Очень трудно — какой системы держаться. Вот с Финляндией все время уступали и каждая уступка приводила только к новому требованию. Ну что теперь делать? Стахович33 предлагает идти на конфликт и покорять Финляндию, а военный министр сказал: «Я должен Вас предупредить, что в Финляндии войска — банда еще хуже, чем в Питере».
По земельному вопросу. Георгий Евгеньевич: «Чернов говорит, что надо вместо захвата стихийного создать захват организованный. А мы думаем — что нельзя до Учредительного Собрания что-нибудь в этой области организовывать, что ему (Учредительному Собранию) надо дать материал, но нельзя ставить перед свершившимся фактом». В. Н. <Львов?>: «Прежде всего надо наложить узду на Чернова. Мы посылаем телеграммы: никаких захватов, он с ними тут соглашается, а потом потихоньку говорит обратное. Он ведь гораздо больше член ЦК партии эсэров и Исполкома Совета Крестьянских депутатов, чем министр, и проводит только свою эсэровскую программу».
Георгий Евгеньевич: «Чернов негодяй и мерзавец, а что с ним будешь делать?»
26-го. Обед. Н. Н. Хмелев, И. А. <нрзб.>, Давидов*. Георгий Евгеньевич ко всем обращается с вопросом: «Образуется или не образуется». Невозможно по отдельным фактам отрицательного свойства делать обобщения. 161 полк. Телеграмма Керенского.

> _Задание 1_:
Что, согласно тексту о Финляндии и земельном вопросе, военный министр сказал о войсках в Финляндии?
> _Задание 2_:
Продолжите текст о Финляндии и земельном вопросе, начав сразу после его последнего предложения.

> _Записанные данные_:
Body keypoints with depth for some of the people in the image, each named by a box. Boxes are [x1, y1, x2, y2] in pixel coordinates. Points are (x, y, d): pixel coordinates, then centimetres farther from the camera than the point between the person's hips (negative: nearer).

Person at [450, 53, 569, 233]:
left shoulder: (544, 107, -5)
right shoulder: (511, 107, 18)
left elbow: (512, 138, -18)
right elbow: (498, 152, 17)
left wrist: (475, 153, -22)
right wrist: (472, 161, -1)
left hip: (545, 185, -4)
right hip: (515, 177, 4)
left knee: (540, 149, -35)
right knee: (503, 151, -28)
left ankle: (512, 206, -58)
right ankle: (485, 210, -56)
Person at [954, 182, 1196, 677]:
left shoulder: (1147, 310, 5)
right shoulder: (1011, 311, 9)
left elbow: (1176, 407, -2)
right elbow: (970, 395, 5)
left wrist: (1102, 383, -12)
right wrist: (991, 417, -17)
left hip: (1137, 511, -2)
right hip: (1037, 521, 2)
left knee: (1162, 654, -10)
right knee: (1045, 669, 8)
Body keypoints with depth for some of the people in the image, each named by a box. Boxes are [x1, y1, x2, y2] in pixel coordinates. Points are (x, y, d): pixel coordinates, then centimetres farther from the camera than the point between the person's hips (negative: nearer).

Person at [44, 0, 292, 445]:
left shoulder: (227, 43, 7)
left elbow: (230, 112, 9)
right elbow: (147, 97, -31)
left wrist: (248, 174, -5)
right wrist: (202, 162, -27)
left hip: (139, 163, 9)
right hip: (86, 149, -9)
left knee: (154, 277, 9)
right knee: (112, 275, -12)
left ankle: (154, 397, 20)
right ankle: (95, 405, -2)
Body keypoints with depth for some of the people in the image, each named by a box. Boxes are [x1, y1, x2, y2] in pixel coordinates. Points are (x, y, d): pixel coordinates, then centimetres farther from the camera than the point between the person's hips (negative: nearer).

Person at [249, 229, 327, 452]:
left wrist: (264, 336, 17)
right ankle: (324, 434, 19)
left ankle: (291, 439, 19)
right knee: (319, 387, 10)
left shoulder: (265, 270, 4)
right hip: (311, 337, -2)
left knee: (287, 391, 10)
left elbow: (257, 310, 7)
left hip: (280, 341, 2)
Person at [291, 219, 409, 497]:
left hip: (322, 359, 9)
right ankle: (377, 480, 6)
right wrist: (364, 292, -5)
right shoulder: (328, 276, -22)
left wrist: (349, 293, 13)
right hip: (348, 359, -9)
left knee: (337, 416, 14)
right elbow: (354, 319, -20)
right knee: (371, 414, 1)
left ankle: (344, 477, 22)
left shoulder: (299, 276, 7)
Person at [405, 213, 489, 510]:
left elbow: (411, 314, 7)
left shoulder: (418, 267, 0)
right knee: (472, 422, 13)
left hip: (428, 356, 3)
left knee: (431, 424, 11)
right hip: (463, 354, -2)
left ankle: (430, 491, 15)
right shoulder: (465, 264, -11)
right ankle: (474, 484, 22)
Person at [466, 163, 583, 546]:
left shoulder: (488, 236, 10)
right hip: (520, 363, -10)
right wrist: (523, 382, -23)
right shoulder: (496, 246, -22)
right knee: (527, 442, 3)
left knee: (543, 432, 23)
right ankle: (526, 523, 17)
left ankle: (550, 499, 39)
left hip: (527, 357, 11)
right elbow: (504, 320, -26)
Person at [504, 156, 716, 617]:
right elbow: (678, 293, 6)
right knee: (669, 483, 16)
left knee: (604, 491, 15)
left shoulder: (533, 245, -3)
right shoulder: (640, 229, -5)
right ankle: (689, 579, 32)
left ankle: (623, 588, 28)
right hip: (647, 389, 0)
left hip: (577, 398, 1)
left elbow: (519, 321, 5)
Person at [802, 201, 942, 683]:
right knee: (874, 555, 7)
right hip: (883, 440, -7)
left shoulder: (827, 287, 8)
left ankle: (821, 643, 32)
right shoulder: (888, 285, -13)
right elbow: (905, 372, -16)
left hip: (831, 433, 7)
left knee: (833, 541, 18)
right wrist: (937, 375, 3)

> _Место для ответа 1_:
Что войска в Финляндии — банда еще хуже, чем в Питере.

> _Место для ответа 2_:
Вопрос Лопухина — насколько уменьшится умолот от захвата хлеба крестьянами. Георгий Евгеньевич: «Я думаю, в общем не уменьшится. Мы только ничего не получим, да мы привыкли нести жертвы на алтарь Отечества». П. С.: «Да они сами из-за него передерутся». Георгий Евгеньевич: «Пускай немножко подерутся, это полезно».
Затем разговор о Скобелеве и перемене им фронта. Георгий Евгеньевич: Скобелев как был дураком так и остался, а вся атмосфера кругом него изменилась — потому и он изменился. Всем до одного переболеть надо, только болезнь-то «входит пудами, а выходит золотниками». Церетели и Скобелев уже переболели». Н. Хмелев: «А Чернов? Зачем вы такого министра брали».
Георгий Евгеньевич: «Брали, брали, вы нам его дали, общественное мнение, страна, демократия. А почему? Потому все — от крестьян до кадет — спят. Один большевик и работает. Большевик, меньшевик да эсэр. А все остальные проспали ведь революцию, не участвовали в ней, а кто проспал — на том и вина».
Георгий Евгеньевич находит, что если бы теперешние отрицательные события были 2 месяца тому назад, они казались бы мелочью, а мы сейчас изнервничались и хотим всего сразу.
27. Утром Салтыков говорил об эсэрах и сказал, что у них должно образоваться мелко-буржуазное ядро, которое будет служить необходимым балластом
324
для придания устойчивости, а затем отпадет, т. к. не будет согласно на проведение в жизнь всей с-р’ской программы.
За обедом говорили об с. р.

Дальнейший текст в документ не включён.